Autant l'histoire agricole de l'Angleterre et de l'Ecosse est brillante, autant celle de l'Irlande est lamentable, au moins jusqu'à ces dernières années. L'avenir de cette île malheureuse a été longtemps une énigme sans mot; aujourd'hui le problème s'éclaircit, mais à quel prix !

Ce ne sont pas pourtant les ressources naturelles qui lui manquent. De l'aveu même des Anglais, l'Irlande est supérieure à l'Angleterre comme sol. Par une conformation particulière, ses montagnes s'élèvent presque toutes le long des côtes, et l'intérieur forme une vaste plaine, dont la plus grande partie est d'une admirable fertilité. Sa superficie est en tout de 8 millions d'hectares ; les rochers, les lacs et les marais en couvrent environ deux, deux autres sont formés de terrains médiocres ; tout le reste, c'est-à-dire la moitié environ du territoire, est une terre grasse à sous-sol calcaire, ce qui se peut concevoir de mieux. « C'est le plus riche sol que j'aie jamais vu, dit Arthur Young en parlant des comtés de Limerik et de Tipperary, et le plus propre à tout. » Le

climat, plus humide encore et plus doux qu'en Angleterre, y rend les extrêmes de la chaleur et du froid plus complétement inconnus, au moins dans les trois quarts de l'île; la végétation herbacée y est admirable, ce n'est pas sans raison que le trèfle est devenu l'emblème héraldique de l'île verte, comme on l'appelle. La côte sud-ouest jouit d'un printemps perpétuel, dû aux courants de l'Océan qui viennent des tropiques; on y voit des myrtes en pleine terre, l'arbre le plus commun est l'arbousier, qu'on appelle aussi l'arbre aux fraises.

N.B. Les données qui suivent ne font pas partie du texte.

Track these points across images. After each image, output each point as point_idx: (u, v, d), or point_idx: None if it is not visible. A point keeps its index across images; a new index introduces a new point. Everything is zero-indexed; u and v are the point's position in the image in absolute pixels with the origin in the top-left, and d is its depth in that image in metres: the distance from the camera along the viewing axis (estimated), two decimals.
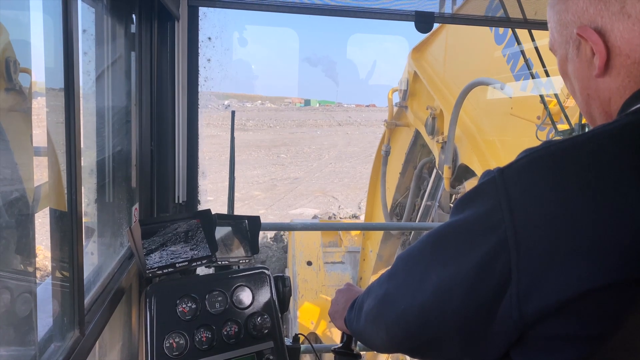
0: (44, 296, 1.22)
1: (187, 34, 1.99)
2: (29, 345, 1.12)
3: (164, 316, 1.60)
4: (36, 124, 1.13)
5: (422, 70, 5.38)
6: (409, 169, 6.13)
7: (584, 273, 0.65)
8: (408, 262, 0.89)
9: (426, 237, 0.86)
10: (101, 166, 1.75)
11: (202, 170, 2.11)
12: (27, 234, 1.13)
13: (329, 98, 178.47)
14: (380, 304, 0.95)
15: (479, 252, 0.73)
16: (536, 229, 0.68)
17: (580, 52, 0.84)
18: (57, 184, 1.20)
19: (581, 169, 0.69)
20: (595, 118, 0.87)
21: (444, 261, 0.79)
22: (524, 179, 0.72)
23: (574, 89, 0.90)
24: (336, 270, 8.19)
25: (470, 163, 4.20)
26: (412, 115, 5.63)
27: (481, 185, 0.77)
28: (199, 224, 1.77)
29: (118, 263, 1.71)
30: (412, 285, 0.85)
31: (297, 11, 2.08)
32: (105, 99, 1.76)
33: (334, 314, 1.35)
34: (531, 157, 0.74)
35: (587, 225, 0.66)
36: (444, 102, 4.75)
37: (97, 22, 1.69)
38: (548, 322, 0.69)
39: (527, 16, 2.16)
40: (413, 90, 5.67)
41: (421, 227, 6.00)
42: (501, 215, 0.71)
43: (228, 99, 57.59)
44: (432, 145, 4.90)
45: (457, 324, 0.78)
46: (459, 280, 0.76)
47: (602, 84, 0.82)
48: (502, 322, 0.72)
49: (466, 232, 0.76)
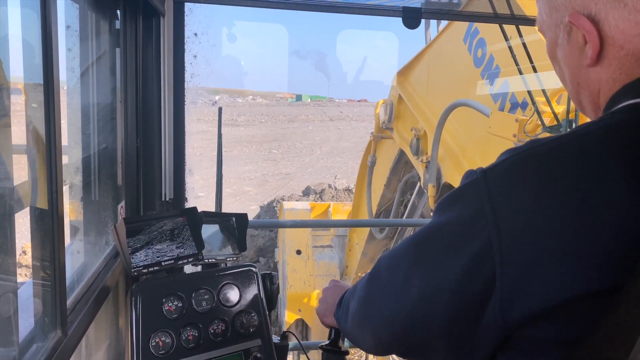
0: (25, 296, 1.21)
1: (173, 30, 1.96)
2: (9, 346, 1.11)
3: (150, 315, 1.59)
4: (15, 121, 1.11)
5: (406, 93, 5.57)
6: (393, 182, 6.40)
7: (569, 280, 0.64)
8: (391, 265, 0.87)
9: (409, 240, 0.84)
10: (86, 164, 1.73)
11: (189, 168, 2.09)
12: (7, 234, 1.11)
13: (320, 93, 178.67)
14: (364, 308, 0.94)
15: (463, 257, 0.72)
16: (520, 234, 0.67)
17: (571, 38, 0.80)
18: (37, 182, 1.18)
19: (565, 173, 0.67)
20: (584, 107, 0.85)
21: (427, 265, 0.77)
22: (508, 182, 0.70)
23: (563, 75, 0.87)
24: (324, 259, 8.41)
25: (453, 182, 4.31)
26: (398, 136, 5.82)
27: (464, 187, 0.75)
28: (185, 222, 1.75)
29: (103, 262, 1.69)
30: (396, 289, 0.83)
31: (284, 7, 2.06)
32: (90, 96, 1.74)
33: (324, 311, 1.34)
34: (515, 159, 0.71)
35: (571, 232, 0.65)
36: (427, 123, 4.90)
37: (81, 18, 1.67)
38: (532, 327, 0.68)
39: (515, 12, 2.16)
40: (398, 113, 5.87)
41: (409, 224, 6.08)
42: (485, 220, 0.69)
43: (219, 94, 57.38)
44: (417, 165, 5.06)
45: (442, 330, 0.76)
46: (444, 286, 0.74)
47: (592, 74, 0.79)
48: (487, 327, 0.71)
49: (450, 236, 0.75)
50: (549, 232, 0.65)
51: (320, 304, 1.36)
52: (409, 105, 5.43)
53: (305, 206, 9.65)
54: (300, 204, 10.75)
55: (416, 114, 5.19)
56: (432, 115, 4.82)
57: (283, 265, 8.22)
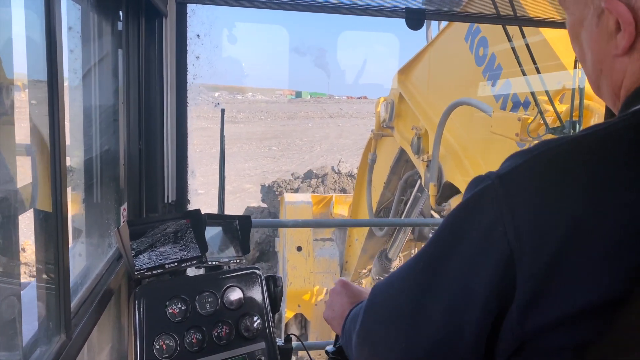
0: (29, 299, 1.21)
1: (175, 31, 1.96)
2: (13, 350, 1.10)
3: (154, 318, 1.59)
4: (19, 123, 1.11)
5: (407, 92, 5.54)
6: (393, 180, 6.42)
7: (588, 287, 0.63)
8: (393, 296, 0.82)
9: (415, 265, 0.79)
10: (88, 166, 1.72)
11: (191, 170, 2.09)
12: (11, 237, 1.11)
13: (320, 90, 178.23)
14: (370, 345, 0.87)
15: (485, 271, 0.68)
16: (541, 240, 0.64)
17: (601, 22, 0.75)
18: (41, 184, 1.18)
19: (587, 175, 0.65)
20: (602, 93, 0.81)
21: (446, 288, 0.73)
22: (526, 187, 0.67)
23: (584, 57, 0.82)
24: (325, 255, 8.43)
25: (454, 180, 4.31)
26: (399, 135, 5.80)
27: (478, 196, 0.71)
28: (189, 224, 1.75)
29: (106, 264, 1.69)
30: (407, 320, 0.78)
31: (286, 8, 2.05)
32: (93, 98, 1.74)
33: (330, 319, 1.26)
34: (532, 162, 0.68)
35: (593, 236, 0.63)
36: (428, 122, 4.88)
37: (84, 19, 1.67)
38: (547, 334, 0.67)
39: (518, 13, 2.15)
40: (399, 111, 5.84)
41: (409, 223, 6.09)
42: (503, 227, 0.66)
43: (218, 91, 57.28)
44: (418, 164, 5.03)
45: (468, 347, 0.72)
46: (469, 305, 0.70)
47: (618, 64, 0.75)
48: (505, 336, 0.70)
49: (469, 249, 0.71)
50: (568, 236, 0.63)
51: (327, 309, 1.30)
52: (410, 104, 5.41)
53: (307, 198, 9.56)
54: (302, 196, 10.64)
55: (417, 112, 5.17)
56: (433, 114, 4.80)
57: (283, 262, 8.25)
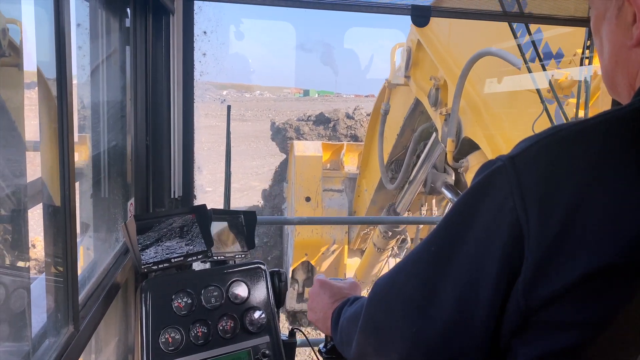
0: (38, 292, 1.23)
1: (182, 28, 1.97)
2: (23, 341, 1.13)
3: (160, 311, 1.61)
4: (29, 118, 1.13)
5: (426, 39, 5.07)
6: (406, 132, 6.04)
7: (590, 254, 0.64)
8: (398, 285, 0.83)
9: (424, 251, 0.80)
10: (96, 161, 1.75)
11: (197, 165, 2.10)
12: (21, 230, 1.13)
13: (327, 88, 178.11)
14: (377, 337, 0.87)
15: (497, 251, 0.69)
16: (548, 218, 0.66)
17: (620, 14, 0.76)
18: (50, 179, 1.20)
19: (592, 155, 0.67)
20: (617, 86, 0.83)
21: (460, 271, 0.74)
22: (537, 167, 0.69)
23: (602, 50, 0.83)
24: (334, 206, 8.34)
25: (474, 136, 4.02)
26: (415, 86, 5.36)
27: (490, 177, 0.72)
28: (195, 219, 1.77)
29: (113, 258, 1.71)
30: (417, 305, 0.79)
31: (293, 5, 2.06)
32: (100, 94, 1.76)
33: (316, 322, 1.26)
34: (542, 144, 0.70)
35: (598, 211, 0.64)
36: (448, 72, 4.51)
37: (92, 16, 1.68)
38: (551, 308, 0.68)
39: (525, 10, 2.15)
40: (416, 60, 5.36)
41: (419, 221, 6.04)
42: (513, 202, 0.68)
43: (226, 89, 57.31)
44: (435, 117, 4.67)
45: (481, 330, 0.73)
46: (483, 286, 0.71)
47: (634, 55, 0.76)
48: (511, 313, 0.71)
49: (483, 236, 0.72)
50: (576, 213, 0.65)
51: (310, 312, 1.29)
52: (429, 52, 4.97)
53: (317, 147, 9.03)
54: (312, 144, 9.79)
55: (437, 62, 4.75)
56: (455, 65, 4.43)
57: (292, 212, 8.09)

Aucun pays n'a été plus heureusement doué par le ciel pour la navigation, tant intérieure qu'extérieure. A l'intérieur, des lacs immenses, tels que le lac Neagh, d'une superficie d'environ 40,000 hectares; le lac Corrib, qui en couvre 16,000, et une foule d'autres disséminés avec une abondance qu'on ne retrouve nulle part, offrent aux transports des facilités uniques. Le plus beau fleuve des îles britanniques, le Shannon, moitié fleuve, moitié lac, traverse presque toute l'Irlande de l'est à l'ouest, sur une longueur de 80 licues, avec cette heureuse singularité qu'il est navigable, sauf quelques interruptions faciles à corriger, depuis son embouchure jusqu'à sa source. D'autres rivières également navigables, découlant dans tous les sens des différents lacs, forment les rameaux d'un vaste système que de courts canaux peuvent aisément compléter. A l'extérieur, la mer pénètre de toutes parts dans les côtes, et y creuse des baies et des ports innombrables, dont un seul, celui de Cork, abriterait toutes les flottes de l'Europe. La configuration du sol ne se prête pas moins aux voies de

communication par terre; routes ordinaires et chemins de fer s'y font avec moins de peine et de frais que dans la Grande-Bretagne.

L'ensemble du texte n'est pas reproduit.